Change detection outputs:
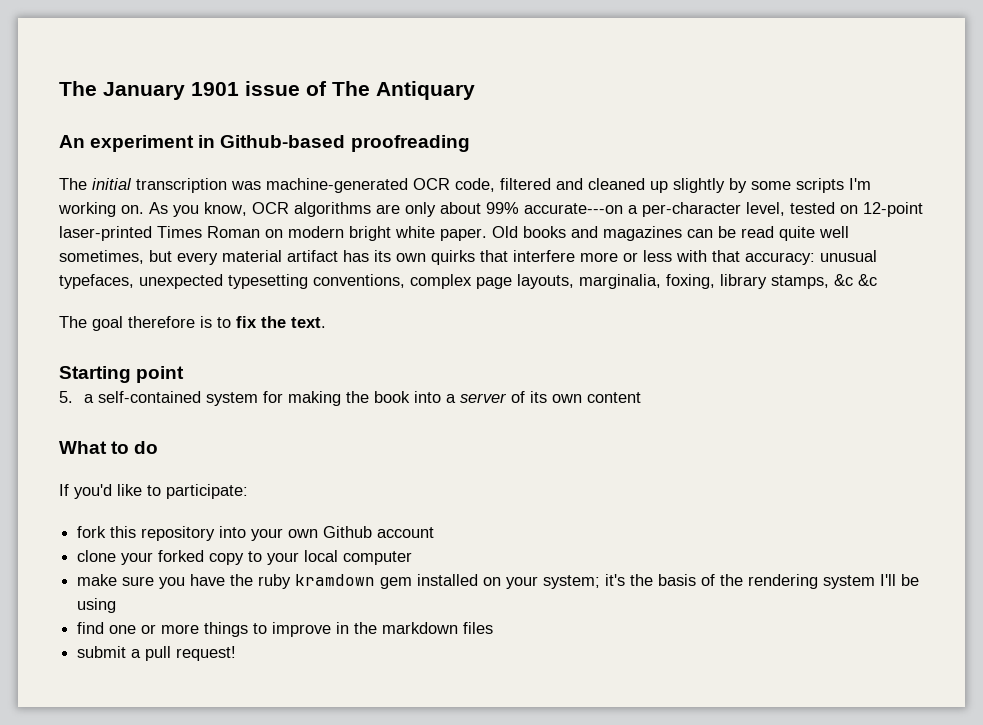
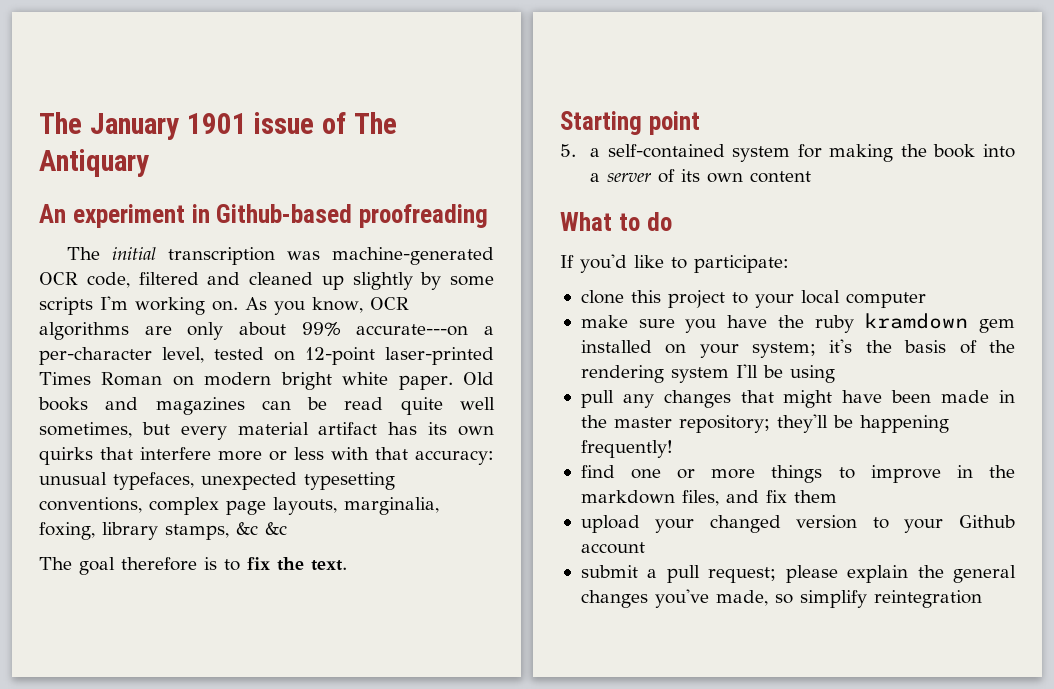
[77,526,435,541] [77,550,245,565] fork this repository into your own Github account // clone your forked copy -> [580,290,725,308] clone this project
(117, 605) none -> [580,390,1015,408] [580,414,949,433] [580,440,673,458] // pull any changes that might have been made in the master repository; they'll be happening frequently!
[463,622,494,634] [77,646,237,661] files // submit a pull request! -> [681,490,837,506] [580,515,1015,533] [580,542,645,554] [580,565,1016,583] [580,589,982,608] files, and fix them // upload your changed version to your Github account // submit a pull request; please explain the general changes you've made, so simplify reintegration

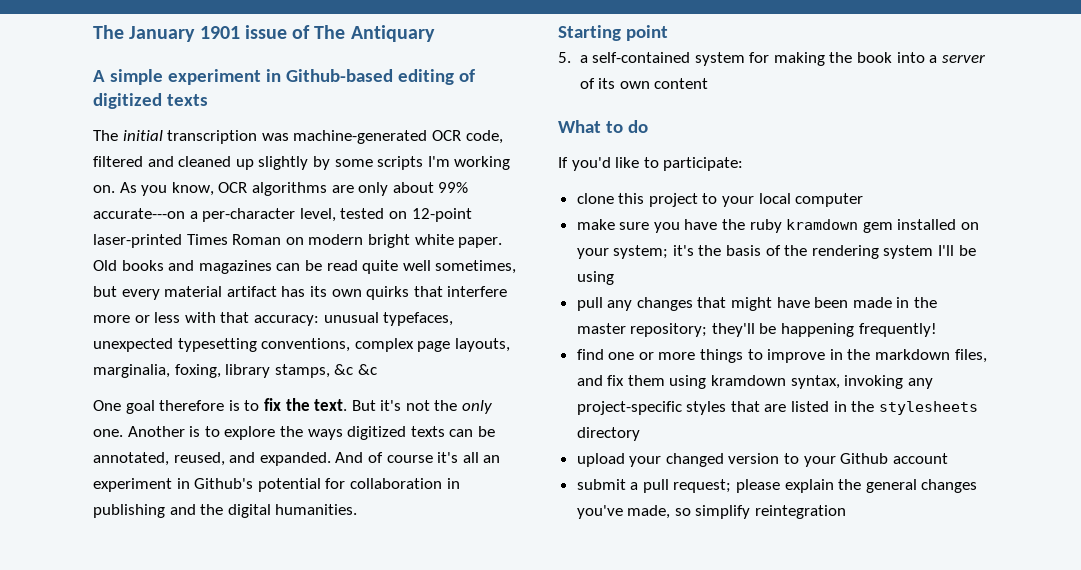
[39,204,66,223] An -> [93,69,163,85] A simple
[359,204,488,228] proofreading -> [397,69,475,85] [93,93,208,109] editing of digitized texts
[39,557,72,570] The -> [93,400,121,411] One
(347, 565) none -> [351,400,493,414] [93,426,495,440] [93,452,501,466] [93,478,460,492] [93,504,358,518] But it's not the only one. Another is to explore the ways digitized texts can be annotated, reused, and expanded. And of course it's all an experiment in Github's potential for collaboration in publishing and the digital humanities.
(837, 496) none -> [669,375,933,389] [576,401,978,415] [576,427,640,441] using kramdown syntax, invoking any project-specific styles that are listed in the stylesheets directory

# Activity:
Reproduce the data above exactly, but only the lines from the one showing "[463,622,494,634] [77,646,237,661] files" through the one showing "[359,204,488,228] proofreading ->", with both ends kept and the pictures left out.

# Reply to the exercise:
[463,622,494,634] [77,646,237,661] files // submit a pull request! -> [681,490,837,506] [580,515,1015,533] [580,542,645,554] [580,565,1016,583] [580,589,982,608] files, and fix them // upload your changed version to your Github account // submit a pull request; please explain the general changes you've made, so simplify reintegration

[39,204,66,223] An -> [93,69,163,85] A simple
[359,204,488,228] proofreading -> [397,69,475,85] [93,93,208,109] editing of digitized texts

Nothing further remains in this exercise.